» **Task goal**
Rewrite the data below, changing every "scientific name" to "binomial name" and keeping everything else the same.

++++

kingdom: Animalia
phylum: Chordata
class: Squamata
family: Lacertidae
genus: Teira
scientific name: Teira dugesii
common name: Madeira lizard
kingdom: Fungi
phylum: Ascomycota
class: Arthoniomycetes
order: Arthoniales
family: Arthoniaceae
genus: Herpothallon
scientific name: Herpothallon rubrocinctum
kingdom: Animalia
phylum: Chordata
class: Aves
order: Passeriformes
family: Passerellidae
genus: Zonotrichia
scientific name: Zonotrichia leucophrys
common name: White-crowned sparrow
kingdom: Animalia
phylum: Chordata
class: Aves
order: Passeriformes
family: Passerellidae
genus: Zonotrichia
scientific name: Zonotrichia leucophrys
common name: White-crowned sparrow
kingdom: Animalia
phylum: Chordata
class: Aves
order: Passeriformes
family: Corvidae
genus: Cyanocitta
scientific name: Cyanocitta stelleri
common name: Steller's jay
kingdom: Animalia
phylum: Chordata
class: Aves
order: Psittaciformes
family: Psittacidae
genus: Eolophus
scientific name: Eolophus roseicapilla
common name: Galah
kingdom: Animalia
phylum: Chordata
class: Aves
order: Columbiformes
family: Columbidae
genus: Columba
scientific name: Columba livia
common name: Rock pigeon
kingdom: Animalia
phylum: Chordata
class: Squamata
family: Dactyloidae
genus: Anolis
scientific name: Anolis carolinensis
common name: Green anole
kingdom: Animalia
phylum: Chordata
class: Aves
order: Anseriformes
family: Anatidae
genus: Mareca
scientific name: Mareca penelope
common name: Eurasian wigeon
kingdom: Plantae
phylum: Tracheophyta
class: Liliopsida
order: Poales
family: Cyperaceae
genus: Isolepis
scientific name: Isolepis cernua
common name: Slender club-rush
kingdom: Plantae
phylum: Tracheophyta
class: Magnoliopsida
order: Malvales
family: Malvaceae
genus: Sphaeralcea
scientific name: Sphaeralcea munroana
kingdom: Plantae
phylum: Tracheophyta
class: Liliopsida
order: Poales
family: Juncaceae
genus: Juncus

++++

» **The completed task**
kingdom: Animalia
phylum: Chordata
class: Squamata
family: Lacertidae
genus: Teira
binomial name: Teira dugesii
common name: Madeira lizard
kingdom: Fungi
phylum: Ascomycota
class: Arthoniomycetes
order: Arthoniales
family: Arthoniaceae
genus: Herpothallon
binomial name: Herpothallon rubrocinctum
kingdom: Animalia
phylum: Chordata
class: Aves
order: Passeriformes
family: Passerellidae
genus: Zonotrichia
binomial name: Zonotrichia leucophrys
common name: White-crowned sparrow
kingdom: Animalia
phylum: Chordata
class: Aves
order: Passeriformes
family: Passerellidae
genus: Zonotrichia
binomial name: Zonotrichia leucophrys
common name: White-crowned sparrow
kingdom: Animalia
phylum: Chordata
class: Aves
order: Passeriformes
family: Corvidae
genus: Cyanocitta
binomial name: Cyanocitta stelleri
common name: Steller's jay
kingdom: Animalia
phylum: Chordata
class: Aves
order: Psittaciformes
family: Psittacidae
genus: Eolophus
binomial name: Eolophus roseicapilla
common name: Galah
kingdom: Animalia
phylum: Chordata
class: Aves
order: Columbiformes
family: Columbidae
genus: Columba
binomial name: Columba livia
common name: Rock pigeon
kingdom: Animalia
phylum: Chordata
class: Squamata
family: Dactyloidae
genus: Anolis
binomial name: Anolis carolinensis
common name: Green anole
kingdom: Animalia
phylum: Chordata
class: Aves
order: Anseriformes
family: Anatidae
genus: Mareca
binomial name: Mareca penelope
common name: Eurasian wigeon
kingdom: Plantae
phylum: Tracheophyta
class: Liliopsida
order: Poales
family: Cyperaceae
genus: Isolepis
binomial name: Isolepis cernua
common name: Slender club-rush
kingdom: Plantae
phylum: Tracheophyta
class: Magnoliopsida
order: Malvales
family: Malvaceae
genus: Sphaeralcea
binomial name: Sphaeralcea munroana
kingdom: Plantae
phylum: Tracheophyta
class: Liliopsida
order: Poales
family: Juncaceae
genus: Juncus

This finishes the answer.